For a long time, rdiff-backup has been my preferred backup solution. Recently, however, I started looking for an alternative because its performance simply was not up to par any more–it took over 20 minutes to process my home directory although less than 1 MiB of files had changed.

Luckily, I stumbled over Obnam. Joey Hess already adopted it as an additional backup solution, so I figured I could give it a try as well. And I was pleasantly surprised: Configuration is very easy, the backup is sufficiently fast, there's support for GPG-based encryption, and it offers deduplication. What's not to love?

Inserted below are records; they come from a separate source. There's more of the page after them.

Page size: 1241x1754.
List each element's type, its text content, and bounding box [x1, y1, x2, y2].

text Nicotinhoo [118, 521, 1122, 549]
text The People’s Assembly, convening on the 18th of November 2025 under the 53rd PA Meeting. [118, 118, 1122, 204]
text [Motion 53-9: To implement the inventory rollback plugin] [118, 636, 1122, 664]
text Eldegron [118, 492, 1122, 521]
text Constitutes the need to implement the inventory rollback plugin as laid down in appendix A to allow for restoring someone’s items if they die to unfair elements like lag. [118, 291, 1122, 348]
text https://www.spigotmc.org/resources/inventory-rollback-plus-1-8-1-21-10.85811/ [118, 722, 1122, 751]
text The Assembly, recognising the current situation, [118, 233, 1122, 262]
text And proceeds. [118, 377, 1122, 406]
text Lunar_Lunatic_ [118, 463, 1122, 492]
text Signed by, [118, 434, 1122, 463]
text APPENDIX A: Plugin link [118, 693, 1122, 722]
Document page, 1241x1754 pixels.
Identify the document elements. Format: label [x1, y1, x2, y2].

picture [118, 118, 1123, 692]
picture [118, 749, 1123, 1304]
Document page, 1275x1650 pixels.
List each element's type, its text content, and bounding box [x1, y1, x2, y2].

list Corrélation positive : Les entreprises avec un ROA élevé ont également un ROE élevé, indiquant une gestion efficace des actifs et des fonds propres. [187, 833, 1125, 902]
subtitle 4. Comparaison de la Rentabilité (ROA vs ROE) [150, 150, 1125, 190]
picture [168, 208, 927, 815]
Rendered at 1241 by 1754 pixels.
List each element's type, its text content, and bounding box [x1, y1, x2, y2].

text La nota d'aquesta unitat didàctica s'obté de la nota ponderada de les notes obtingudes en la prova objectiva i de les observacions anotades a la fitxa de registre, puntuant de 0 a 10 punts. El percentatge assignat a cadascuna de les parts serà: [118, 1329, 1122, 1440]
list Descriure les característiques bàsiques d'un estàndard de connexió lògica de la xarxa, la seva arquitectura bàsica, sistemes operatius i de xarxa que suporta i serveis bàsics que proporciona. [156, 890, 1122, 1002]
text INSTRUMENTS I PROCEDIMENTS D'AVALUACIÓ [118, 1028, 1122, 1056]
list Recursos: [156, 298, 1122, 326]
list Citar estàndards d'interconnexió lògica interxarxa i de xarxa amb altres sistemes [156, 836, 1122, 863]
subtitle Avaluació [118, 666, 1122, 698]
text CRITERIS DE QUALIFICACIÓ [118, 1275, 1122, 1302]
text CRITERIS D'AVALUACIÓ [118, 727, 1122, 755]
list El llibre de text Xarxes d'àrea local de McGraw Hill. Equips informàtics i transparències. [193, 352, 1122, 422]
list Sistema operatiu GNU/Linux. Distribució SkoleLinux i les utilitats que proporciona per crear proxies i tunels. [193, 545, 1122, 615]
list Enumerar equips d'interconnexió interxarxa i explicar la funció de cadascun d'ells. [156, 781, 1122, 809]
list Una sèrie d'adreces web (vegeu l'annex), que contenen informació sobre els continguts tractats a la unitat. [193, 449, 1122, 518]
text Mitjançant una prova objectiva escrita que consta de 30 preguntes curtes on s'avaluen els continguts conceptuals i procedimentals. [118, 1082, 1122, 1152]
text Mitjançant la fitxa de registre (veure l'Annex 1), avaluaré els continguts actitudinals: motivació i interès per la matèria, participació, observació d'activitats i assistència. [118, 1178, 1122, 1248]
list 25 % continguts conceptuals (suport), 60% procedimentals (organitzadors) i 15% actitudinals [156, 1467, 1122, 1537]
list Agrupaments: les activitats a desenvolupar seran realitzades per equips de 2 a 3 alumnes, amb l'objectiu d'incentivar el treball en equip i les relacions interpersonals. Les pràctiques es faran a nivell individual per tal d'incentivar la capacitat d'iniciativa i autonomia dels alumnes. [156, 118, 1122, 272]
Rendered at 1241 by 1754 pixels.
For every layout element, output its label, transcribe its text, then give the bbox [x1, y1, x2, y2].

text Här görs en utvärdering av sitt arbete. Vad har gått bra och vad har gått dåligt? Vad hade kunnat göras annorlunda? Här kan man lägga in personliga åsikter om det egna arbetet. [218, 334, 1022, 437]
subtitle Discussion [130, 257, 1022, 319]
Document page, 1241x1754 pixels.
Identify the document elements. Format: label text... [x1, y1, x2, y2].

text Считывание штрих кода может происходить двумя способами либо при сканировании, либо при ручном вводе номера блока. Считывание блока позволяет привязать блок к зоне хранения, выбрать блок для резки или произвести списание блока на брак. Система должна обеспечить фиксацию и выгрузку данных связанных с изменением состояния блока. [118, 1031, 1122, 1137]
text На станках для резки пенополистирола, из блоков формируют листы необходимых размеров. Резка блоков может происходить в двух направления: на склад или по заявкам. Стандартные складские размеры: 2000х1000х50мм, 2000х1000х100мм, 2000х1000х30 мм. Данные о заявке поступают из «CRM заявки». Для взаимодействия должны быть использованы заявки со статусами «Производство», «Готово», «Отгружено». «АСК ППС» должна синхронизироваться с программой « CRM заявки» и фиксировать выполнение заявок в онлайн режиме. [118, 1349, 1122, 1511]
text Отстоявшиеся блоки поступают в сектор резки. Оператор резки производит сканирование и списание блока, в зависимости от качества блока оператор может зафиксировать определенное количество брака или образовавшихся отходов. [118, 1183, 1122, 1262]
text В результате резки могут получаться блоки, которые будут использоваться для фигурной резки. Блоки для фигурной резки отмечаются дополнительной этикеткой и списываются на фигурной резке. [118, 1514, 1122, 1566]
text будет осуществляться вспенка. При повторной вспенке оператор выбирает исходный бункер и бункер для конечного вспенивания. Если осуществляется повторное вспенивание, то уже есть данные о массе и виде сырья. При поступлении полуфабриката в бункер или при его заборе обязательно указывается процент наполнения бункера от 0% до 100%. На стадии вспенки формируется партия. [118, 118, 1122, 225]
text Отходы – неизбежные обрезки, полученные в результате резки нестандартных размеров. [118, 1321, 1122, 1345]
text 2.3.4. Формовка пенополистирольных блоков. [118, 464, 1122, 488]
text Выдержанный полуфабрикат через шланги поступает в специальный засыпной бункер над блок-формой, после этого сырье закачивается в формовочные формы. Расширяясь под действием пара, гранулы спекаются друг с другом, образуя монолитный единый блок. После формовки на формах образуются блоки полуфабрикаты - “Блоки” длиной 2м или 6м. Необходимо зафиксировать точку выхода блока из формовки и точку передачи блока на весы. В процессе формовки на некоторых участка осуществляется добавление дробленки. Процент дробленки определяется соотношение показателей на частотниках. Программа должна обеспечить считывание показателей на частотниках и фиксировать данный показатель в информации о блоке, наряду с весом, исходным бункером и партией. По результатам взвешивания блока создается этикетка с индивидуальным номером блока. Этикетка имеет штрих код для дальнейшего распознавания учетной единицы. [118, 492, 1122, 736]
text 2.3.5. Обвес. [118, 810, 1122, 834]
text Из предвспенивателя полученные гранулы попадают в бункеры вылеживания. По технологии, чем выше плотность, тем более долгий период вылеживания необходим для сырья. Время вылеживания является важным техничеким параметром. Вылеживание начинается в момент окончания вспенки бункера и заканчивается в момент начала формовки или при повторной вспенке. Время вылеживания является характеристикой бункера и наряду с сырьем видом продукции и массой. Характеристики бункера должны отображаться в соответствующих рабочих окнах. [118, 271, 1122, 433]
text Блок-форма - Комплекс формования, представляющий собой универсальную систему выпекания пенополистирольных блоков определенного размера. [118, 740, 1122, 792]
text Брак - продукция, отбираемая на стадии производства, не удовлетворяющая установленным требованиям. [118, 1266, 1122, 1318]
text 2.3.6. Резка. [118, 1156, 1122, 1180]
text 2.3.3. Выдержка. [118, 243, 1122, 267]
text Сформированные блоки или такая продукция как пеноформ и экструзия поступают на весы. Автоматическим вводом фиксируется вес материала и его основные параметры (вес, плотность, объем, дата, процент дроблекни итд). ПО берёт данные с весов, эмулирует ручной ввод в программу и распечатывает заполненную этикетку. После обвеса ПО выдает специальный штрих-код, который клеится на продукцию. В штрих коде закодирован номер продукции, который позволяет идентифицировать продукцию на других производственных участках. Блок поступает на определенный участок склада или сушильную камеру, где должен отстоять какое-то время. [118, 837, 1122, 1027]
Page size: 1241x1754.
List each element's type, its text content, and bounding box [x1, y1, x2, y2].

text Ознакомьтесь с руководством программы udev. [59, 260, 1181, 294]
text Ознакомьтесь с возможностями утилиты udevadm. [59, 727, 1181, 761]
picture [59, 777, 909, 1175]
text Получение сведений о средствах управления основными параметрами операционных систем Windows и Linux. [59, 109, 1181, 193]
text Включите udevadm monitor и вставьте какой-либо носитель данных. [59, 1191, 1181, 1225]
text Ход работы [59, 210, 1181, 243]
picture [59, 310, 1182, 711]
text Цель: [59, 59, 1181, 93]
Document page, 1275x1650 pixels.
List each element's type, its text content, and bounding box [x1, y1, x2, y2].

So, my current backup setup for my laptop has a central .obnam.conf configuration file with the following content:


repository = sftp://example/home/example/

exclude = \.o$, \.tmp$, /Trash/, ...

Of course, the exclude list is a tad longer in reality. This is the only tedious thing about Obnam: All excluded files and directories have to be specified as a regular expression in a single line. I have several folders I do not wish to be transferred, such as caches, downloads, temporary storage, and the like. For each of these folders, I either added a /foldername/ or the full path to the exclude line so that Obnam does not include for regular backups. Here are some recommendations for stuff to exclude:

  • \.o$
  • $HOME/.cache
  • $HOME/.thumbnails
  • /build/
  • /Downloads/
  • /Trash/
  • A variety of auxiliary files for LaTeX sources, temporary backup files for editors, and so on

With a sufficient exclusion list, I was now able to do backups quite comfortably using obnam backup $HOME. But there's more: Since the backup usually does not take very long, I decided to let it run automatically. I created a small shell script for this:


notify-send "Starting obnam backup..."

obnam backup $HOME 

if [ "$?" -ne 0 ]; then
  notify-send "Unable to finish obnam backup."
  exit 1
  notify-send "Finished obnam backup."

notify-send is a nice little program that allows scripts to send notifications to a window manager. Both awesome and GNOME 3 show small notification bubbles for a small period of time. Finally, I added an entry to my personal crontab, instructing Obnam to run every day at 8 o'clock in the evening:

0 20 * * * DISPLAY=:0 /home/example/backup

Note that the DISPLAY=:0 variable is required so that the notifications of the script are shown. For systems that are only powered on sporadically, it might also make sense to create a configuration for anacron. So far, the normal cron variant served me well, though.

If you want to use the script yourself, you might want to incorporate a more powerful logging and notification capability in case Obnam does not complete its run. For my own use (and for now), I am content with checking the backup generations created by Obnam using obnam generations every once in a while.